I had originally asked this question here, and I believe it was incorrectly marked as a duplicate. I will do my best here to clarify my question and how I believe it is unique.
Given the following example MultiIndex dataframe:
import pandas as pd
import numpy as np
first = ['A', 'B', 'C']
second = ['a', 'b', 'c', 'd']
third = ['1', '2', '3']
indices = [first, second, third]
index = pd.MultiIndex.from_product(indices, names=['first', 'second', 'third'])
df = pd.DataFrame(np.random.randint(10, size=(len(first)*len(second)*len(third), 4)), index=index, columns=['Val1','Val2',' Val3', 'Val4'])
Goal: I would like to retain a specific level=1 index (such as 'a') if the value of column 'Val2' corresponding to index value 1 in level=2 is greater than 5 for that level=1 index. Therefore, if this criteria is not met (i.e. column 'Val2' is less than or equal to 5 for index 1 in level=2), then the corresponding level=1 index would be removed from the dataframe. If all level=1 indices do not meet the criteria for a given level=0 index, then that level=0 index would also be removed. My previous post contains my expected output (I can add it here, but I wanted this post to be as succinct as possible for clarity).

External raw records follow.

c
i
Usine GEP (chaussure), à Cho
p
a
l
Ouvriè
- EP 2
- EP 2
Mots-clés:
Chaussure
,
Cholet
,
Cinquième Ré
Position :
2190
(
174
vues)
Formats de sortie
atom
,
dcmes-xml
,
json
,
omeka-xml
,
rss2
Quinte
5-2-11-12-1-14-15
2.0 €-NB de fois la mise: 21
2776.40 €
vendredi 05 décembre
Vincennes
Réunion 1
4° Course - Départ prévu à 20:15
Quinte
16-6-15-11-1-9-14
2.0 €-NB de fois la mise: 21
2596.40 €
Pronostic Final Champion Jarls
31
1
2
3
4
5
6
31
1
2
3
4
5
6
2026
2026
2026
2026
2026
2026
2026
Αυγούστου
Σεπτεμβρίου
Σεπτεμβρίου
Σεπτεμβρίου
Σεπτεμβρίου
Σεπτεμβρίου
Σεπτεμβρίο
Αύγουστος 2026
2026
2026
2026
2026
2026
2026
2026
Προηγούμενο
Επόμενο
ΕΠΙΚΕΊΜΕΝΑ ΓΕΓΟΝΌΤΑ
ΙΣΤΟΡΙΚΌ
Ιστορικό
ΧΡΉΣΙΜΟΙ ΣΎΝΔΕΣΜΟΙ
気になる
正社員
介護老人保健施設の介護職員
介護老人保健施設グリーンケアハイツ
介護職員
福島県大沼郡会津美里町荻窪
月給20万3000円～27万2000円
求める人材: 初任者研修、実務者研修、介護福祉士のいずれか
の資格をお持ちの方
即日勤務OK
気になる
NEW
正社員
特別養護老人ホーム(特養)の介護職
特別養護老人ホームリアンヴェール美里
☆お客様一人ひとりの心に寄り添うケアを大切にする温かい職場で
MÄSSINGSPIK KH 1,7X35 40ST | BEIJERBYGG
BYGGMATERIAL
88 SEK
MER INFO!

Here is my current solution, the performance of which I'm sure can be improved:
grouped = df.groupby(level=0)
output = pd.concat([grouped.get_group(key).groupby(level=1).filter(lambda x: (x.loc[pd.IndexSlice[:, :, '1'], 'Val2']>5).any()) for key, group in grouped])
This does produce my desired output, but for a dataframe with 100,000's of rows, the performance is rather poor. Is there something obvious I am missing here to better utilize the under-the-hood optimization of pandas?